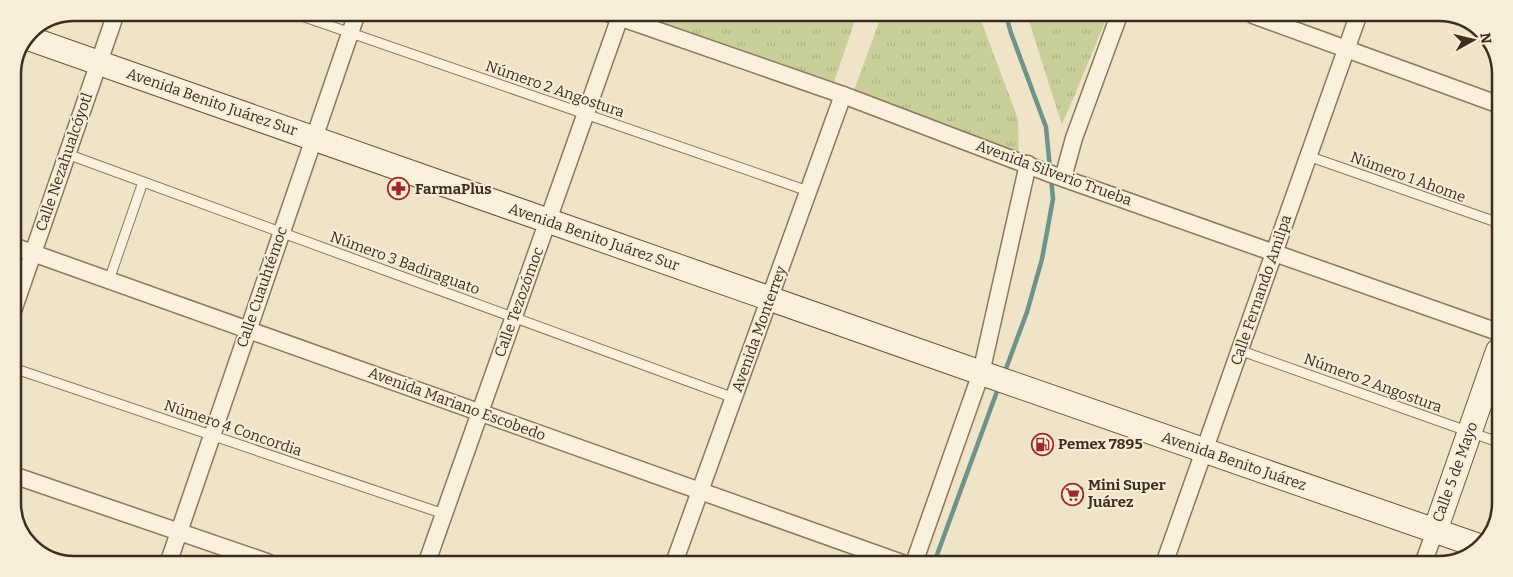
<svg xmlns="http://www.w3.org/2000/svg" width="1513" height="577" font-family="Bitter,serif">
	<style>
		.grass { fill: url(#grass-tufts) }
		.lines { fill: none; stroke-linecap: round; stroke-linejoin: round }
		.stream { stroke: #6f938a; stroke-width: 4.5 }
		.building { fill: #cf9f7d; stroke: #8d5f41 }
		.lane-casing { stroke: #8d765c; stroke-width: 11 }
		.street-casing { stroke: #8d765c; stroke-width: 19 }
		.secondary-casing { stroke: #6f573f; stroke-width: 26 }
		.lane { stroke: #faf1dc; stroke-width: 9 }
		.street { stroke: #faf1dc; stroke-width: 16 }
		.secondary { stroke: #faf1dc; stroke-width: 24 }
		.labels { text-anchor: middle; stroke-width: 4; stroke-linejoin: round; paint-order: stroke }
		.street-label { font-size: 15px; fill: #3d2e20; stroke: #f7eed8 }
		.poi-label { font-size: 15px; font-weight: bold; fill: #3d2e20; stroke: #f7eed8; text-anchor: start }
		.rim { fill: none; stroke: #3d2e20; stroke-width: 2.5 }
	</style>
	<defs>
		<pattern id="grass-tufts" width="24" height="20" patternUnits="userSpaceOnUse" patternTransform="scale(1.25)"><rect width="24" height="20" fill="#c9cf9b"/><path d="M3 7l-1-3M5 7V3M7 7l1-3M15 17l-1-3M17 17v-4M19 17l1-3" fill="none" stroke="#aeb285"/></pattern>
	</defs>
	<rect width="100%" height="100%" fill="#f0e4c8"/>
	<g class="grass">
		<polygon points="642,14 857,14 833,85 640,19"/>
		<polygon points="882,14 979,15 1018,119 1019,164 852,96"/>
		<polygon points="1027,15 1108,15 1062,125"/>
	</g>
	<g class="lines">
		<g class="stream">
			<polyline points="1006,15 1011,33 1046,127 1050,169"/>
			<polyline points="1004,374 1027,312 1042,259 1053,199 1051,177"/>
			<polyline points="934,563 999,386"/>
		</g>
	</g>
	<polygon class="building" points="1072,484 1083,488 1077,504 1062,499 1065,489"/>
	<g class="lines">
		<defs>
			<g id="lane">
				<polyline points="293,13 808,191"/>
				<polyline points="67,154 734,398"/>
				<polyline points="1308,156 1499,223"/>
				<polyline points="109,280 143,182"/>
				<polyline points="1239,350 1498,442"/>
				<polyline points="13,368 444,514"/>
			</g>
			<g id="street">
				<polyline points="610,14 843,95 1051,174 1498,332"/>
				<polyline points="1253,15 1500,105"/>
				<polyline points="1063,178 1074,138 1119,15"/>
				<polyline points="13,246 902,563"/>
				<polyline points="13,311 116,13"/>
				<polyline points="13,475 267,562"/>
				<polyline points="169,561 357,13"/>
				<polyline points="427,562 621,14"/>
				<polyline points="674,563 843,95"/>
				<polyline points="914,563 981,373 1028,164"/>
				<polyline points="1164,564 1358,16"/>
				<polyline points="1423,564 1435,531"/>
			</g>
			<g id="secondary">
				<polyline points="28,38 990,376 1479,546"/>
				<polyline points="1435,531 1498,351"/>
			</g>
		</defs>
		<use href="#lane" class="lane-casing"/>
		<use href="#street" class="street-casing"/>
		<use href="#secondary" class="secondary-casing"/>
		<use href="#lane" class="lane"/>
		<use href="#street" class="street"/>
		<use href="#secondary" class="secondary"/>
	</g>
	<defs>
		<symbol id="pharmacy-ring" viewBox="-11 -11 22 22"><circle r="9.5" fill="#f7eed8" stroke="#9e2a2b" stroke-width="1.5"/><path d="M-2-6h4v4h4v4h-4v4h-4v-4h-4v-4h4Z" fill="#9e2a2b"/></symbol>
		<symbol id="fuel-ring" viewBox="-11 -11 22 22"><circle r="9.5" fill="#f7eed8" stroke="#9e2a2b" stroke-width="1.5"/><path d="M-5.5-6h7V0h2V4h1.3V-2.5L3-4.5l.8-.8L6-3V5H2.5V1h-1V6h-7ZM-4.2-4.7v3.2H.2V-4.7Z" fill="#9e2a2b"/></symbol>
		<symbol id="supermarket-ring" viewBox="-11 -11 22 22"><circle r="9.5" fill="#f7eed8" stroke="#9e2a2b" stroke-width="1.5"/><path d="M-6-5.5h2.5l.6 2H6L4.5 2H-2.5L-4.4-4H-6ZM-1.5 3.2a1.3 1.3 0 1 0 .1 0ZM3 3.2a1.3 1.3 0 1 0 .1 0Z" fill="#9e2a2b"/></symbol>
	</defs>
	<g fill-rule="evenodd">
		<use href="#pharmacy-ring" x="386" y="176" width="25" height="25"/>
		<use href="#fuel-ring" x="1030" y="432" width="25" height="25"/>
		<use href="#supermarket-ring" x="1060" y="482" width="25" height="25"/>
	</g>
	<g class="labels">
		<g class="street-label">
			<text transform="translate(555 89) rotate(19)" y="5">Número 2 Angostura</text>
			<text transform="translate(212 102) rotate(19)" y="5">Avenida Benito Juárez Sur</text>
			<text transform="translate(64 162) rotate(-71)" y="5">Calle Nezahualcóyotl</text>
			<text transform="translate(1054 173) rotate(20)" y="5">Avenida Silverio Trueba</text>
			<text transform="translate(1408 177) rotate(20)" y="5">Número 1 Ahome</text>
			<text transform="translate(594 237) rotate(19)" y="5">Avenida Benito Juárez Sur</text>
			<text transform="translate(405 263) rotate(20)" y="5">Número 3 Badiraguato</text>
			<text transform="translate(262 287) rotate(-71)" y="5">Calle Cuauhtémoc</text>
			<text transform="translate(1261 290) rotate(-71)" y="5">Calle Fernando Amilpa</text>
			<text transform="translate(519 302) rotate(-70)" y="5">Calle Tezozómoc</text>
			<text transform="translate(759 329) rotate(-70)" y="5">Avenida Monterrey</text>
			<text transform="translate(1373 383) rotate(20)" y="5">Número 2 Angostura</text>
			<text transform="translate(457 404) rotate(20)" y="5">Avenida Mariano Escobedo</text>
			<text transform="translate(233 428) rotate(19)" y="5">Número 4 Concordia</text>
			<text transform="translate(1234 461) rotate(19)" y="5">Avenida Benito Juárez</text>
			<text transform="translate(1455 472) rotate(-70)" y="5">Calle 5 de Mayo</text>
		</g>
		<g class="poi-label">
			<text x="415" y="194">FarmaPlus</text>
			<text x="1058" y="449">Pemex 7895</text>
			<text x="1088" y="490">Mini Super<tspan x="1088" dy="17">Juárez</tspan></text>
		</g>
	</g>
	<path d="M0 0H1513V577H0ZM74 21H1439A53 53 0 0 1 1492 74V503A53 53 0 0 1 1439 556H74A53 53 0 0 1 21 503V74A53 53 0 0 1 74 21Z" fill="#f7eed8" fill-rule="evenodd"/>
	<path class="rim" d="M74 21H1439A53 53 0 0 1 1492 74V503A53 53 0 0 1 1439 556H74A53 53 0 0 1 21 503V74A53 53 0 0 1 74 21Z"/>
	<g transform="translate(1473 40) rotate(82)" stroke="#f7eed8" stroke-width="4" paint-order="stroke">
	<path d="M0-4L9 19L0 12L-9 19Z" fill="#3d2e20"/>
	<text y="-8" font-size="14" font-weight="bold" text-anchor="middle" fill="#3d2e20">N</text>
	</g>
</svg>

● ● ● ● ● ● ●

TASK TO CARRY OUT: Return all of the lines above without alteration, minus the pictures.

RESULT OF THIS EXERCISE:
<svg xmlns="http://www.w3.org/2000/svg" width="1513" height="577" font-family="Bitter,serif">
	<style>
		.grass { fill: url(#grass-tufts) }
		.lines { fill: none; stroke-linecap: round; stroke-linejoin: round }
		.stream { stroke: #6f938a; stroke-width: 4.5 }
		.building { fill: #cf9f7d; stroke: #8d5f41 }
		.lane-casing { stroke: #8d765c; stroke-width: 11 }
		.street-casing { stroke: #8d765c; stroke-width: 19 }
		.secondary-casing { stroke: #6f573f; stroke-width: 26 }
		.lane { stroke: #faf1dc; stroke-width: 9 }
		.street { stroke: #faf1dc; stroke-width: 16 }
		.secondary { stroke: #faf1dc; stroke-width: 24 }
		.labels { text-anchor: middle; stroke-width: 4; stroke-linejoin: round; paint-order: stroke }
		.street-label { font-size: 15px; fill: #3d2e20; stroke: #f7eed8 }
		.poi-label { font-size: 15px; font-weight: bold; fill: #3d2e20; stroke: #f7eed8; text-anchor: start }
		.rim { fill: none; stroke: #3d2e20; stroke-width: 2.5 }
	</style>
	<defs>
		<pattern id="grass-tufts" width="24" height="20" patternUnits="userSpaceOnUse" patternTransform="scale(1.25)"><rect width="24" height="20" fill="#c9cf9b"/><path d="M3 7l-1-3M5 7V3M7 7l1-3M15 17l-1-3M17 17v-4M19 17l1-3" fill="none" stroke="#aeb285"/></pattern>
	</defs>
	<rect width="100%" height="100%" fill="#f0e4c8"/>
	<g class="grass">
		<polygon points="642,14 857,14 833,85 640,19"/>
		<polygon points="882,14 979,15 1018,119 1019,164 852,96"/>
		<polygon points="1027,15 1108,15 1062,125"/>
	</g>
	<g class="lines">
		<g class="stream">
			<polyline points="1006,15 1011,33 1046,127 1050,169"/>
			<polyline points="1004,374 1027,312 1042,259 1053,199 1051,177"/>
			<polyline points="934,563 999,386"/>
		</g>
	</g>
	<polygon class="building" points="1072,484 1083,488 1077,504 1062,499 1065,489"/>
	<g class="lines">
		<defs>
			<g id="lane">
				<polyline points="293,13 808,191"/>
				<polyline points="67,154 734,398"/>
				<polyline points="1308,156 1499,223"/>
				<polyline points="109,280 143,182"/>
				<polyline points="1239,350 1498,442"/>
				<polyline points="13,368 444,514"/>
			</g>
			<g id="street">
				<polyline points="610,14 843,95 1051,174 1498,332"/>
				<polyline points="1253,15 1500,105"/>
				<polyline points="1063,178 1074,138 1119,15"/>
				<polyline points="13,246 902,563"/>
				<polyline points="13,311 116,13"/>
				<polyline points="13,475 267,562"/>
				<polyline points="169,561 357,13"/>
				<polyline points="427,562 621,14"/>
				<polyline points="674,563 843,95"/>
				<polyline points="914,563 981,373 1028,164"/>
				<polyline points="1164,564 1358,16"/>
				<polyline points="1423,564 1435,531"/>
			</g>
			<g id="secondary">
				<polyline points="28,38 990,376 1479,546"/>
				<polyline points="1435,531 1498,351"/>
			</g>
		</defs>
		<use href="#lane" class="lane-casing"/>
		<use href="#street" class="street-casing"/>
		<use href="#secondary" class="secondary-casing"/>
		<use href="#lane" class="lane"/>
		<use href="#street" class="street"/>
		<use href="#secondary" class="secondary"/>
	</g>
	<defs>
		<symbol id="pharmacy-ring" viewBox="-11 -11 22 22"><circle r="9.5" fill="#f7eed8" stroke="#9e2a2b" stroke-width="1.5"/><path d="M-2-6h4v4h4v4h-4v4h-4v-4h-4v-4h4Z" fill="#9e2a2b"/></symbol>
		<symbol id="fuel-ring" viewBox="-11 -11 22 22"><circle r="9.5" fill="#f7eed8" stroke="#9e2a2b" stroke-width="1.5"/><path d="M-5.5-6h7V0h2V4h1.3V-2.5L3-4.5l.8-.8L6-3V5H2.5V1h-1V6h-7ZM-4.2-4.7v3.2H.2V-4.7Z" fill="#9e2a2b"/></symbol>
		<symbol id="supermarket-ring" viewBox="-11 -11 22 22"><circle r="9.5" fill="#f7eed8" stroke="#9e2a2b" stroke-width="1.5"/><path d="M-6-5.5h2.5l.6 2H6L4.5 2H-2.5L-4.4-4H-6ZM-1.5 3.2a1.3 1.3 0 1 0 .1 0ZM3 3.2a1.3 1.3 0 1 0 .1 0Z" fill="#9e2a2b"/></symbol>
	</defs>
	<g fill-rule="evenodd">
		<use href="#pharmacy-ring" x="386" y="176" width="25" height="25"/>
		<use href="#fuel-ring" x="1030" y="432" width="25" height="25"/>
		<use href="#supermarket-ring" x="1060" y="482" width="25" height="25"/>
	</g>
	<g class="labels">
		<g class="street-label">
			<text transform="translate(555 89) rotate(19)" y="5">Número 2 Angostura</text>
			<text transform="translate(212 102) rotate(19)" y="5">Avenida Benito Juárez Sur</text>
			<text transform="translate(64 162) rotate(-71)" y="5">Calle Nezahualcóyotl</text>
			<text transform="translate(1054 173) rotate(20)" y="5">Avenida Silverio Trueba</text>
			<text transform="translate(1408 177) rotate(20)" y="5">Número 1 Ahome</text>
			<text transform="translate(594 237) rotate(19)" y="5">Avenida Benito Juárez Sur</text>
			<text transform="translate(405 263) rotate(20)" y="5">Número 3 Badiraguato</text>
			<text transform="translate(262 287) rotate(-71)" y="5">Calle Cuauhtémoc</text>
			<text transform="translate(1261 290) rotate(-71)" y="5">Calle Fernando Amilpa</text>
			<text transform="translate(519 302) rotate(-70)" y="5">Calle Tezozómoc</text>
			<text transform="translate(759 329) rotate(-70)" y="5">Avenida Monterrey</text>
			<text transform="translate(1373 383) rotate(20)" y="5">Número 2 Angostura</text>
			<text transform="translate(457 404) rotate(20)" y="5">Avenida Mariano Escobedo</text>
			<text transform="translate(233 428) rotate(19)" y="5">Número 4 Concordia</text>
			<text transform="translate(1234 461) rotate(19)" y="5">Avenida Benito Juárez</text>
			<text transform="translate(1455 472) rotate(-70)" y="5">Calle 5 de Mayo</text>
		</g>
		<g class="poi-label">
			<text x="415" y="194">FarmaPlus</text>
			<text x="1058" y="449">Pemex 7895</text>
			<text x="1088" y="490">Mini Super<tspan x="1088" dy="17">Juárez</tspan></text>
		</g>
	</g>
	<path d="M0 0H1513V577H0ZM74 21H1439A53 53 0 0 1 1492 74V503A53 53 0 0 1 1439 556H74A53 53 0 0 1 21 503V74A53 53 0 0 1 74 21Z" fill="#f7eed8" fill-rule="evenodd"/>
	<path class="rim" d="M74 21H1439A53 53 0 0 1 1492 74V503A53 53 0 0 1 1439 556H74A53 53 0 0 1 21 503V74A53 53 0 0 1 74 21Z"/>
	<g transform="translate(1473 40) rotate(82)" stroke="#f7eed8" stroke-width="4" paint-order="stroke">
	<path d="M0-4L9 19L0 12L-9 19Z" fill="#3d2e20"/>
	<text y="-8" font-size="14" font-weight="bold" text-anchor="middle" fill="#3d2e20">N</text>
	</g>
</svg>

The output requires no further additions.